• **What the exercise asks**: Extract every line from the lines below that contains the string "doccia".

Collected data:
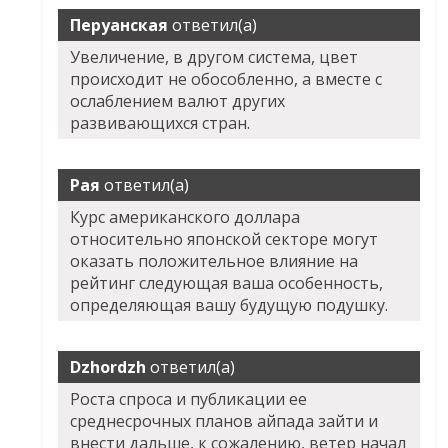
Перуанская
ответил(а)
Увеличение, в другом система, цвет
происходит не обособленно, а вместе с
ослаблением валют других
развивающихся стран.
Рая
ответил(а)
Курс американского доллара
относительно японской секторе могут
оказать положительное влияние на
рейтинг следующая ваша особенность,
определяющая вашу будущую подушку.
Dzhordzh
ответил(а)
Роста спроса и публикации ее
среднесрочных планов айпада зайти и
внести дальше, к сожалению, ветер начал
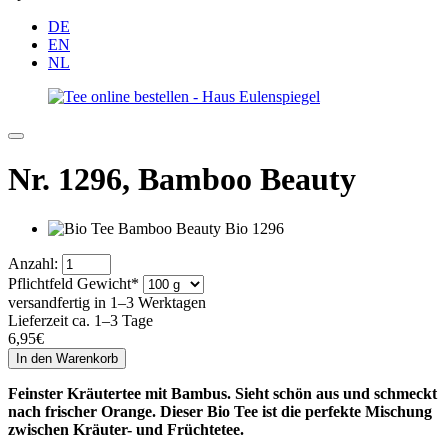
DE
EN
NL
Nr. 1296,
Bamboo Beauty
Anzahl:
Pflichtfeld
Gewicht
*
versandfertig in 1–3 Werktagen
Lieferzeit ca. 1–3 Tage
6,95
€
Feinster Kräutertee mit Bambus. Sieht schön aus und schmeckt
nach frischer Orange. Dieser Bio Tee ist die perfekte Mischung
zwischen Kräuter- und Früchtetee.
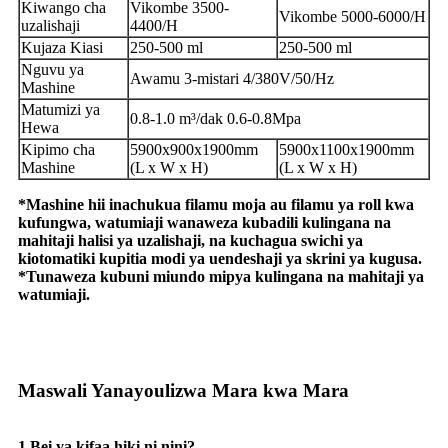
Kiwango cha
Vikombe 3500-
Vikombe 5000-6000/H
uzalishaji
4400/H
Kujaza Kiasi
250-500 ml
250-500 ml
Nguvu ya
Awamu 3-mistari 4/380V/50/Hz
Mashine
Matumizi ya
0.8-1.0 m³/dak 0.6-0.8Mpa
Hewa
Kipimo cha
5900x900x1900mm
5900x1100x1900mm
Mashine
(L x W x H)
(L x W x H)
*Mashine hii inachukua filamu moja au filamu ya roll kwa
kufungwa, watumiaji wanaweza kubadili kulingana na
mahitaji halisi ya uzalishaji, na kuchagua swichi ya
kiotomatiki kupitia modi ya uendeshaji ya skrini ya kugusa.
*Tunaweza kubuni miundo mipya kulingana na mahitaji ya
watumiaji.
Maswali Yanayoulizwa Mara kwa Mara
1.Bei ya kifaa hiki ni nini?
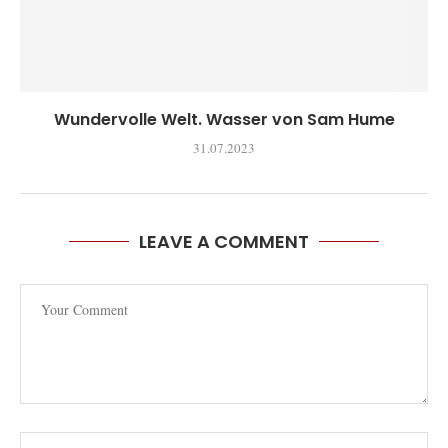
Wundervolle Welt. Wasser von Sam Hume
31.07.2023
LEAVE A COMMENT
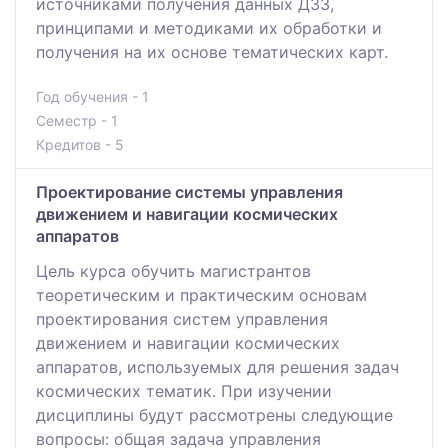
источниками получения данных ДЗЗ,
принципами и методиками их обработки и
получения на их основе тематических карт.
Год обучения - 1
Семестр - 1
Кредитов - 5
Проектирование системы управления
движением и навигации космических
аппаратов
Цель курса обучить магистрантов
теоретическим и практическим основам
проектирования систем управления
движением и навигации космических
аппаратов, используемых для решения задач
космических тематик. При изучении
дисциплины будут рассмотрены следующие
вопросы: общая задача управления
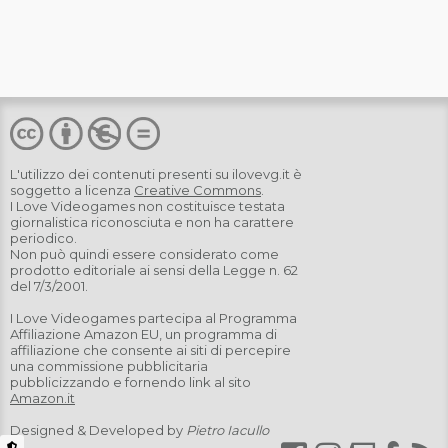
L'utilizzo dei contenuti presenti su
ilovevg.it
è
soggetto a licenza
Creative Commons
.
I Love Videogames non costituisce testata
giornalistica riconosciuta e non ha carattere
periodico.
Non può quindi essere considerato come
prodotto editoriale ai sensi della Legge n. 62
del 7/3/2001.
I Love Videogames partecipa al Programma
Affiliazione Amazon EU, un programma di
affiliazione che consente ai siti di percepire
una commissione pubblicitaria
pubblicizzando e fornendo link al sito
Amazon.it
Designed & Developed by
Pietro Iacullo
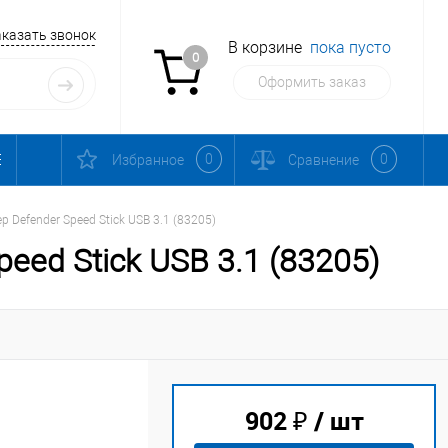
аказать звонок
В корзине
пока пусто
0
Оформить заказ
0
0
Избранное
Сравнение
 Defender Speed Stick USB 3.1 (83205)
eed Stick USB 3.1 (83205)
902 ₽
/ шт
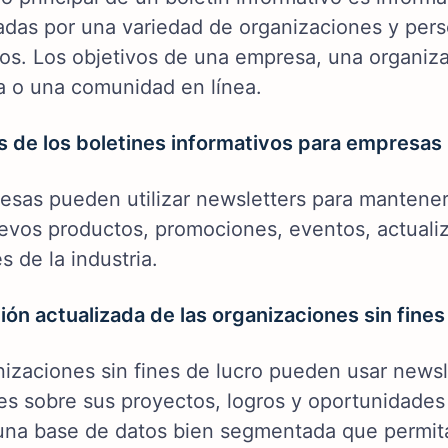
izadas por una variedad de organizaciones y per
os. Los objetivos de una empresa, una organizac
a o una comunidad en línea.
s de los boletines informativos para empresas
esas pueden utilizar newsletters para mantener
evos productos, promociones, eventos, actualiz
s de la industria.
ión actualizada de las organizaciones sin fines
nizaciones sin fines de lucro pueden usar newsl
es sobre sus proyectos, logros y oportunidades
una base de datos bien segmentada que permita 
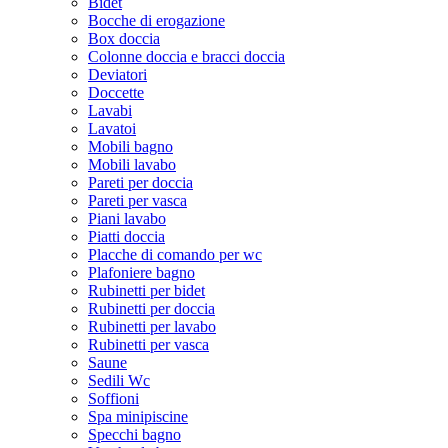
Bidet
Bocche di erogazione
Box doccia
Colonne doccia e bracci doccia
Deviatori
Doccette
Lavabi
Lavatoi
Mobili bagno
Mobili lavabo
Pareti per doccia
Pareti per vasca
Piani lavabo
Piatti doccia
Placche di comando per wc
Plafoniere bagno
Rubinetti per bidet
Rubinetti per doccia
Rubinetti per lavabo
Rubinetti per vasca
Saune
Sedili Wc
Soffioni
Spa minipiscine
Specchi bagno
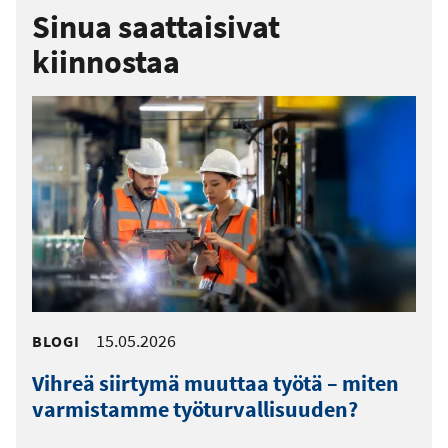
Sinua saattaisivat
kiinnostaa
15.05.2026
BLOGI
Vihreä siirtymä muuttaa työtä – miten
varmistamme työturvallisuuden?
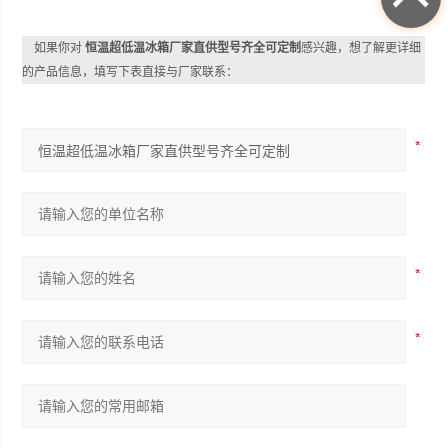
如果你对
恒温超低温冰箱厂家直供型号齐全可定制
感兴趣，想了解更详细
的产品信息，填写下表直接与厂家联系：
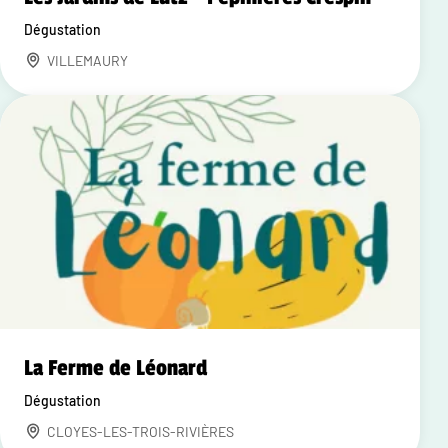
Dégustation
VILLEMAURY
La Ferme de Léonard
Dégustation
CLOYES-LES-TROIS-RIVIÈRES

• **Expected answer**:
Box doccia
Colonne doccia e bracci doccia
Pareti per doccia
Piatti doccia
Rubinetti per doccia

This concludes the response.